WORK TASK 1. Please rewrite the paragraph beginning "The course begins with a series" in the EIS thread below as a short bulleted list that keeps its main facts.
WORK TASK 2. In the EIS thread below, who is named as the developer of the Equal Interval System?

SELECTED EXTRACT.
▬▬▬▬▬▬▬▬▬▬

# Books 1 and 2



## John Perkins (Jan 6, 2005)

I decided to undertake EIS, even though I only do music in my spare time these days and thus it will take me forever to get to the end of the course.

My question is how much time should I spend with books 1 and 2? I'm going to take some private lessons over the phone with an EIS grad, but I want to do some of the preliminary work on my own first. Since I already have a solid music education and worked professionally as a composer, I'm pretty much feeling that books 1 and 2 are just prelim and explanation of things I already know from another point of view. 

I guess I could phrase the question this way. What would be a good test for me to know if I've grasped all the concepts FROM THE EIS standpoint in books 1 and 2 before moving on.

John
http://afterpostmodern.com


----------



## Frederick Russ (Jan 6, 2005)

Here is a repost from an earlier topic regarding EIS:

There doesn't seem to be an easy way to explain EIS unless you are in the course because without some key basics it seems mysterious. EIS is Equal Interval System, developed by Lyle "Spud" Murphy, which is a simple yet very accurate system of counting and spacing the horizontal and vertical intervals used in modern music, yet remaining architectually correct compositionally when examined using more traditional forms. It doesn't teach style but a method to arrive at virtually all styles of music. 

The course begins with a series of Horizontal Root Lines which are based on Equal Intervals where every Root Tone is a Tonic. As students go through the course they embark upon Advanced Theory in a complete Equal Interval System which involves all intervals, vertical as well as horizontal, in all possible combinations. It goes without saying that this allows an unprecedented freedom in the compositional process while still remaining architectually correct. Later lessons involve advanced orchestration and arrangement techniques in the EIS system. 

EIS graduates have a complete grounding in the Equal Interval System - many of them are working professionals from virtually all genres of music applying EIS to their music on a daily basis.

▬▬▬▬▬▬▬▬▬▬

DATA BELOW.
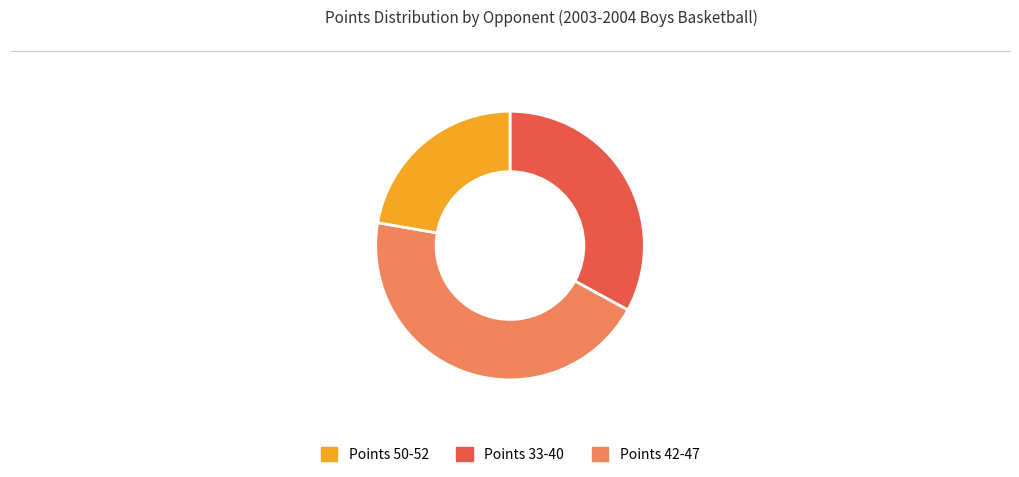

Is there any slice that represents more than half of the pie?

No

▬▬▬▬▬▬▬▬▬▬

WRITTEN ANSWER 1.
- The course opens with Horizontal Root Lines built on Equal Intervals, where every Root Tone is a Tonic.
- Students then move into Advanced Theory in a complete Equal Interval System covering all intervals, vertical and horizontal, in all possible combinations.
- This gives great compositional freedom while staying architecturally correct.
- Later lessons cover advanced orchestration and arrangement techniques in the EIS system.

WRITTEN ANSWER 2. Lyle "Spud" Murphy